A step towards personalized care for psoriasis

Open Access
Authors
  • C.I.M. Busard
Supervisors
  • P.I. Spuls
Cosupervisors
Award date 27-01-2021
Number of pages 223
Organisations
  • Faculty of Medicine (AMC-UvA)
Abstract
Psoriasis is a chronic inflammatory skin disease which can lead to a significant burden on quality of life. There is no cure yet, but the availability of biologics therapies targeting selective key immune pathways has radically transformed treatment.
This thesis concerns the evaluation of benefits and harms of systemic combination therapy (Part I), examination of biomarkers for treatment with ustekinumab (Part II), and assessment of efficacy and safety of nail psoriasis interventions with a first step towards the development of a core outcome set (Part III).
Part I demonstrated that combination of systemic agents is prescribed regularly among patients with moderate to severe psoriasis. The type of combinations used differs geographically. A specific and promising combination, adalimumab with methotrexate, was investigated with RCT design.

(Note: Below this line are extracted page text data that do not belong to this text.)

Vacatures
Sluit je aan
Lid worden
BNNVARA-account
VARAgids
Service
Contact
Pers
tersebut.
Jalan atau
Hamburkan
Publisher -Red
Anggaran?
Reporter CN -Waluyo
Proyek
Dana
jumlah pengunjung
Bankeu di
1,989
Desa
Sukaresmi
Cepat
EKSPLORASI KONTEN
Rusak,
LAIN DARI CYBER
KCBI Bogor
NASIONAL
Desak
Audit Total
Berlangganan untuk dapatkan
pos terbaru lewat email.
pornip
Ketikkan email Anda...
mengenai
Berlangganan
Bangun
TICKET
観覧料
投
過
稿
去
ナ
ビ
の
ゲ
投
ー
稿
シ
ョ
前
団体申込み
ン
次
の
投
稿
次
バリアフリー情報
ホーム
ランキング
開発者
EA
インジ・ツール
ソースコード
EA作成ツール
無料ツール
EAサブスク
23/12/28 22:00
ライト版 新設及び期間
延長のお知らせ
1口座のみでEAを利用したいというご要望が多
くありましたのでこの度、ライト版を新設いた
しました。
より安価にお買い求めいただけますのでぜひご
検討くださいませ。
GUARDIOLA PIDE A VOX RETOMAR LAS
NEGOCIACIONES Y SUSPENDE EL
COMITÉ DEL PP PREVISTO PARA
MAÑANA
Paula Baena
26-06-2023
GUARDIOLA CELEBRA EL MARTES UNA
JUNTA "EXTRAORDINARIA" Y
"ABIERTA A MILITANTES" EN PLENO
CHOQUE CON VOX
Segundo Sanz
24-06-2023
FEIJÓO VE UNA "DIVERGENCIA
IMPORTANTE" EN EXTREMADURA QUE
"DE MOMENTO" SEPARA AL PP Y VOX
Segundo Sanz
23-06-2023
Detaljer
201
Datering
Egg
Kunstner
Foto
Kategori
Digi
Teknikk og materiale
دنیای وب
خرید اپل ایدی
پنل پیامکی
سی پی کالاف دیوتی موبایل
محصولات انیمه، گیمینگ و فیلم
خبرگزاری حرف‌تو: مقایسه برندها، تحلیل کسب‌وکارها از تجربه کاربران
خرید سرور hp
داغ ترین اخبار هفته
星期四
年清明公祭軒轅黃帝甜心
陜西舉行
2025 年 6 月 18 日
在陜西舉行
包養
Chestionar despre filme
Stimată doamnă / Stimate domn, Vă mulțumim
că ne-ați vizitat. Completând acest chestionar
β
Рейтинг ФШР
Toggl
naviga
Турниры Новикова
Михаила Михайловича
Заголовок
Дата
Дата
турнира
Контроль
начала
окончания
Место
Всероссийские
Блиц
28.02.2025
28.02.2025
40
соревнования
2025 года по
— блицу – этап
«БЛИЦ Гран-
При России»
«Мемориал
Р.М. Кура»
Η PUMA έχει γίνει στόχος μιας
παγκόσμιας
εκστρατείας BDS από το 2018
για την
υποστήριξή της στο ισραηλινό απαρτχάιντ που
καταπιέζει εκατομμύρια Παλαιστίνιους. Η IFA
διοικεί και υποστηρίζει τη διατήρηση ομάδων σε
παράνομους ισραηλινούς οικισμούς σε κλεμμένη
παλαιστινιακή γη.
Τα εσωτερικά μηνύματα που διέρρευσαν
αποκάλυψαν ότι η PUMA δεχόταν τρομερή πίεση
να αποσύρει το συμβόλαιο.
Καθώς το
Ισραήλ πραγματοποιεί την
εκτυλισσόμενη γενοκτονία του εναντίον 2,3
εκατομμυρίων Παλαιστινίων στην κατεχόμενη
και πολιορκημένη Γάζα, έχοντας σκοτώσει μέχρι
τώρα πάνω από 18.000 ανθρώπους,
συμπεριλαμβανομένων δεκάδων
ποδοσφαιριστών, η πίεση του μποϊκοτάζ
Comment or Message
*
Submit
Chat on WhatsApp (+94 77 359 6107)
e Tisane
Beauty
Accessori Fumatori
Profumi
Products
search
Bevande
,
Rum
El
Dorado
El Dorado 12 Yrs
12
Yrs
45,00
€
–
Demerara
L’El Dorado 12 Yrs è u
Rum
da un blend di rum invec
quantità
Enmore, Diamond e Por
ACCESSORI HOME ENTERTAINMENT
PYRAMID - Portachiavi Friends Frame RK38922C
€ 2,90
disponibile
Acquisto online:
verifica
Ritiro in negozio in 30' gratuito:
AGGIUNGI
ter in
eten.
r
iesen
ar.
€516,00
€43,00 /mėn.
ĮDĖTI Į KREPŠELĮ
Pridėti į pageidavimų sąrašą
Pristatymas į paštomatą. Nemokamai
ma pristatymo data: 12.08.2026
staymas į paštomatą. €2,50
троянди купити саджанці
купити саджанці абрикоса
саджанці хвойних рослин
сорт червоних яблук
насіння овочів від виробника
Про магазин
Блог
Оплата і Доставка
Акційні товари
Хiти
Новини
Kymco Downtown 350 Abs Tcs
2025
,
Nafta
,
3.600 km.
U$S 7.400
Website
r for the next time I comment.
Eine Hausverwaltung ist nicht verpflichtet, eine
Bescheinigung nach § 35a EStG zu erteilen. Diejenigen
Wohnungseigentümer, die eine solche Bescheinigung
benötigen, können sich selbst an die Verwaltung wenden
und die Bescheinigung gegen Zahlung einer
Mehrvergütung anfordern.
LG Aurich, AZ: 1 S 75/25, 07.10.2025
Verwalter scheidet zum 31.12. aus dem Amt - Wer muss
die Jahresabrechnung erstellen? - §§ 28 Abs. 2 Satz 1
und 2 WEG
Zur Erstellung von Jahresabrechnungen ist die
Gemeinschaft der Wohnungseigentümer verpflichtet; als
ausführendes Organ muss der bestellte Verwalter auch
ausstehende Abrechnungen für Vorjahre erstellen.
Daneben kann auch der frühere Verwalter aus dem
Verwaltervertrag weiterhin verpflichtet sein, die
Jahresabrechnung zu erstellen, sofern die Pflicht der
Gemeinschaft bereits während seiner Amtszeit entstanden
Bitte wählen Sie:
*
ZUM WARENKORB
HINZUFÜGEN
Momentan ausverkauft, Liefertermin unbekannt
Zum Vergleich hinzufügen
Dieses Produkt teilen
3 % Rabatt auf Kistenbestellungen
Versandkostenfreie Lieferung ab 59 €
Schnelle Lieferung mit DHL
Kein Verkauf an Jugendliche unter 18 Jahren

Part II showed a correlation between anti-ustekinumab antibodies and treatment response. Measurement of antibodies against ustekinumab may therefore be considered if treatment response is unsatisfactory. Correlations between ustekinumab trough concentrations or HLA-Cw6 as a pharmacogenetic and treatment response were not detected. Future research on pharmacogenetic markers and immune profiling is desired to optimize personalized care for psoriasis patients.
Data presented in Part III illustrate that there are wide variations in outcome measurements used in RCTs on nail psoriasis, which limits possibility to perform a meta-analysis. As the number of RCTs performed in this field had increased significantly over the last few years witch mainly adds on to evidence for biologic therapies, harmonization of outcomes is urgently needed to reduce waste in research.